[[ Task data, beginning ]]

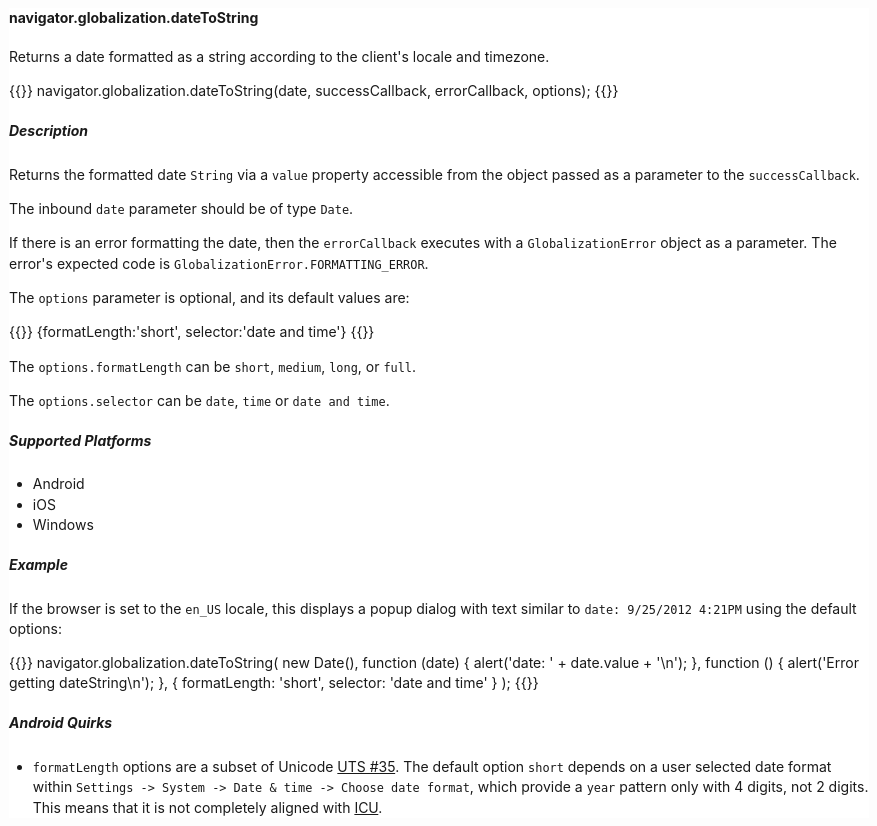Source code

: #### navigator.globalization.dateToString

Returns a date formatted as a string according to the client's locale
and timezone.

{{<highlight javascript>}}
navigator.globalization.dateToString(date, successCallback, errorCallback, options);
{{</highlight>}}

##### Description

Returns the formatted date `String` via a `value` property accessible
from the object passed as a parameter to the `successCallback`.

The inbound `date` parameter should be of type `Date`.

If there is an error formatting the date, then the `errorCallback`
executes with a `GlobalizationError` object as a parameter. The error's
expected code is `GlobalizationError.FORMATTING_ERROR`.

The `options` parameter is optional, and its default values are:

{{<highlight json>}}
{formatLength:'short', selector:'date and time'}
{{</highlight>}}

The `options.formatLength` can be `short`, `medium`, `long`, or `full`.

The `options.selector` can be `date`, `time` or `date and time`.

##### Supported Platforms

-   Android
-   iOS
-   Windows

##### Example

If the browser is set to the `en_US` locale, this displays a popup
dialog with text similar to `date: 9/25/2012 4:21PM` using the default
options:

{{<highlight javascript>}}
navigator.globalization.dateToString(
    new Date(),
    function (date) { alert('date: ' + date.value + '\n'); },
    function () { alert('Error getting dateString\n'); },
    { formatLength: 'short', selector: 'date and time' }
);
{{</highlight>}}

##### Android Quirks

-   `formatLength` options are a subset of Unicode [UTS
    \#35](http://unicode.org/reports/tr35/tr35-4.html). The default
    option `short` depends on a user selected date format within
    `Settings -> System -> Date & time -> Choose date format`, which
    provide a `year` pattern only with 4 digits, not 2 digits. This
    means that it is not completely aligned with
    [ICU](http://demo.icu-project.org/icu-bin/locexp?d_=en_US&_=en_US).
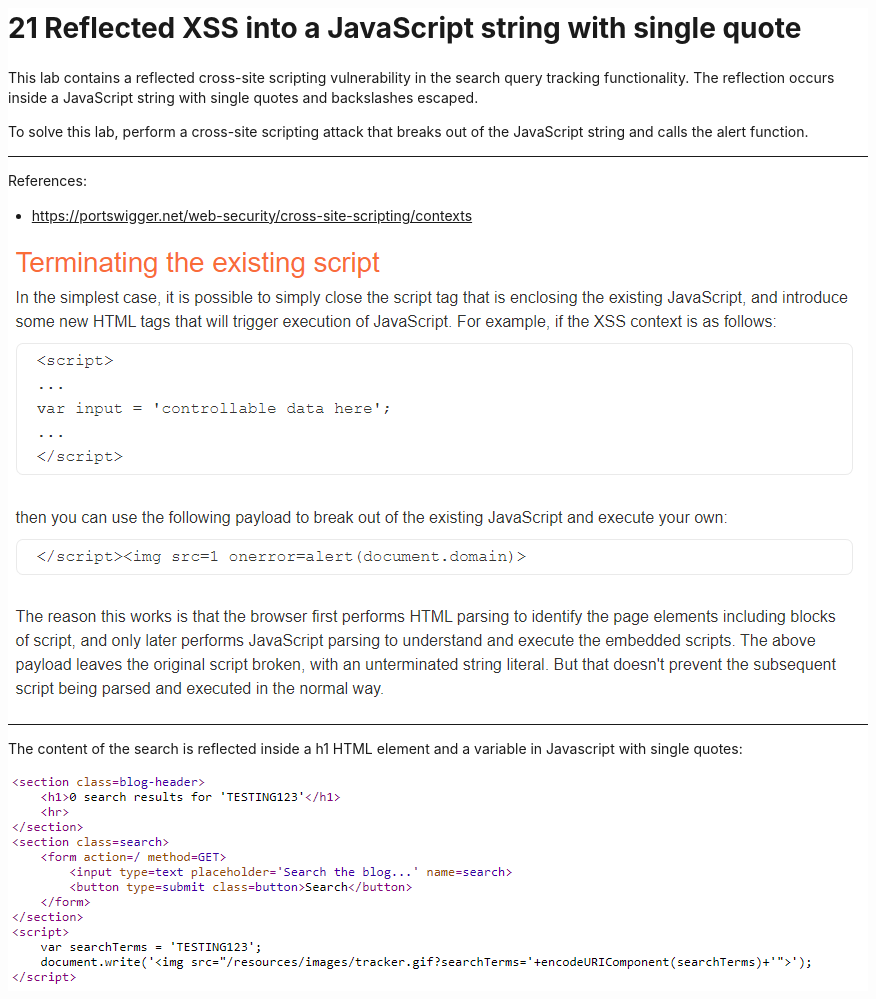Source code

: 21 Reflected XSS into a JavaScript string with single quote 
============================================================

This lab contains a reflected cross-site scripting vulnerability in the search query tracking functionality. The reflection occurs inside a JavaScript string with single quotes and backslashes escaped.

To solve this lab, perform a cross-site scripting attack that breaks out of the JavaScript string and calls the alert function.

---------------------------------------------

References: 

- https://portswigger.net/web-security/cross-site-scripting/contexts



![img](images/Reflected%20XSS%20into%20a%20JavaScript%20string%20with%20single%20quote/1.png)

---------------------------------------------

The content of the search is reflected inside a h1 HTML element and a variable in Javascript with single quotes:



![img](images/Reflected%20XSS%20into%20a%20JavaScript%20string%20with%20single%20quote/2.png)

[[ Task data, end ]]

→ How to complete this task:
Express the lines of the listing as a JSON list of strings, one string per line with blank lines omitted, from the first line of the listing through the line that contains "##### Example". Include both of those lines and leave the pictures out.

→ Output of the exercise:
[
  "Source code",
  ": #### navigator.globalization.dateToString",
  "Returns a date formatted as a string according to the client's locale",
  "and timezone.",
  "{{<highlight javascript>}}",
  "navigator.globalization.dateToString(date, successCallback, errorCallback, options);",
  "{{</highlight>}}",
  "##### Description",
  "Returns the formatted date `String` via a `value` property accessible",
  "from the object passed as a parameter to the `successCallback`.",
  "The inbound `date` parameter should be of type `Date`.",
  "If there is an error formatting the date, then the `errorCallback`",
  "executes with a `GlobalizationError` object as a parameter. The error's",
  "expected code is `GlobalizationError.FORMATTING_ERROR`.",
  "The `options` parameter is optional, and its default values are:",
  "{{<highlight json>}}",
  "{formatLength:'short', selector:'date and time'}",
  "{{</highlight>}}",
  "The `options.formatLength` can be `short`, `medium`, `long`, or `full`.",
  "The `options.selector` can be `date`, `time` or `date and time`.",
  "##### Supported Platforms",
  "-   Android",
  "-   iOS",
  "-   Windows",
  "##### Example"
]